You can use any of the concepts from the tree structure, in the case below (ECV taxonomy) from the first-level domain (Atmosphere) down to the ECV Product (Estimates of liquid and solid precipitation). By clicking with your mouse on any of them, a SAVE option will appear at the top right corner.
After pressing the SAVE option, the concept is entered in the table. You can add new concepts, delete concepts and see the resulting JSON format (this is what will be added as semantic metadata in GEOSS datasets).
SPARQL endpoint
The SPARQL server is based on Apache Jena Fuseki, which provides support for SPARQL 1.1 protocol (query and update) and Graph Store protocol.
The application, developed and deployed as a Java WAR file contains not only a SPARQL API and server, but also a UI for admin purposes.

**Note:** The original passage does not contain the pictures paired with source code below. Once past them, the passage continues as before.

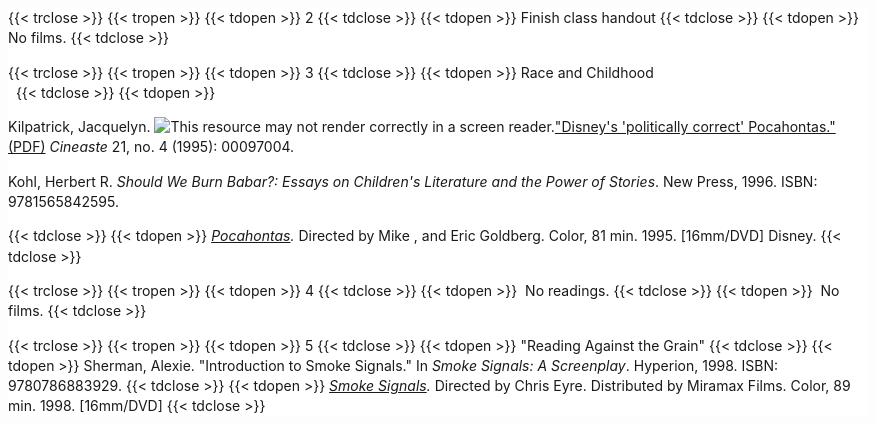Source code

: {{< trclose >}}
{{< tropen >}}
{{< tdopen >}}
2
{{< tdclose >}}
{{< tdopen >}}
Finish class handout
{{< tdclose >}}
{{< tdopen >}}
  No films.
{{< tdclose >}}

{{< trclose >}}
{{< tropen >}}
{{< tdopen >}}
3
{{< tdclose >}}
{{< tdopen >}}
Race and Childhood  
 
{{< tdclose >}}
{{< tdopen >}}


Kilpatrick, Jacquelyn. ![This resource may not render correctly in a screen reader.](/images/inacessible.gif)["Disney's 'politically correct' Pocahontas." (PDF)](https://silo.tips/download/disneys-politically-correct-pocahontas-by-kilpatrick-jacquelyn-cineaste-dec95-vo) _Cineaste_ 21, no. 4 (1995): 00097004.

Kohl, Herbert R. _Should We Burn Babar?: Essays on Children's Literature and the Power of Stories_. New Press, 1996. ISBN: 9781565842595.


{{< tdclose >}}
{{< tdopen >}}
_[Pocahontas](http://www.imdb.com/title/tt0114148/)._ Directed by Mike , and Eric Goldberg. Color, 81 min. 1995. \[16mm/DVD\] Disney.
{{< tdclose >}}

{{< trclose >}}
{{< tropen >}}
{{< tdopen >}}
4
{{< tdclose >}}
{{< tdopen >}}
 No readings.
{{< tdclose >}}
{{< tdopen >}}
 No films.
{{< tdclose >}}

{{< trclose >}}
{{< tropen >}}
{{< tdopen >}}
5
{{< tdclose >}}
{{< tdopen >}}
"Reading Against the Grain"
{{< tdclose >}}
{{< tdopen >}}
Sherman, Alexie. "Introduction to Smoke Signals." In _Smoke Signals: A Screenplay_. Hyperion, 1998. ISBN: 9780786883929.
{{< tdclose >}}
{{< tdopen >}}
_[Smoke Signals](http://www.imdb.com/title/tt0120321/)._ Directed by Chris Eyre. Distributed by Miramax Films. Color, 89 min. 1998. \[16mm/DVD\]
{{< tdclose >}}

You can access it with your browser through the front-end proxy, but access should be blocked from the outside with a firewall. Anyway, authentication is required (see Figure below).
After authentication, you should be able to see a dataset called eiffel (see Figure below), which already includes the four ontologies and associated files that have been loaded. There are various actions that can be performed:
- On the top right corner, a green flag indicates the server status (active)
- On the top menu, one can: (i) query datasets via SPARQL, and (ii) manage datasets by adding new ones. As we are dealing only with the four ontologies explained in previous chapters, no new ones are needed. However, it could be possible to (i) load new ones for your own purposes or (ii) update the current ontologies if there is an update in any of the EIFFEL ontologies.
- For the given datasets (currently only eiffel), you can query, add new data or display some info, such as available services (endpoints), statistics and dataset size (e.g., the eiffel dataset includes 20916 triples).
For doing some tests, the admin will typically use the Query functionality, where one can make SPARQL queries and see the result. In the following Figure a basic example is shown for the ECV ontology. First, there is a common practice to load different prefixes that will help identifying concepts from different ontologies:
- There are some common prefixes, such as owl, skos,rdfs
- There are some specific prefixes, such as ecv (as well as ':' and base). It is highly recommendable to use persistent URLs to locate ontologies, therefore we have used the PURL service, which is an initiative of the Internet Archive.
After the declaration of prefixes, one may include the proper SPARQL syntax: in the example, we are interested in all RDF triples which are subclasses of the Domain concept from the ECV ontology. In order not to get all properties, we are filtering only the labels. On the text area below one can see the result in form of a table with the three domains specified in the ECV taxonomy: Land, Atmosphere and Ocean.
The raw response in JSON format can also be obtained and is shown for clarification in the Figure below. This is the format that developers will work with when interacting with the SPARQL API.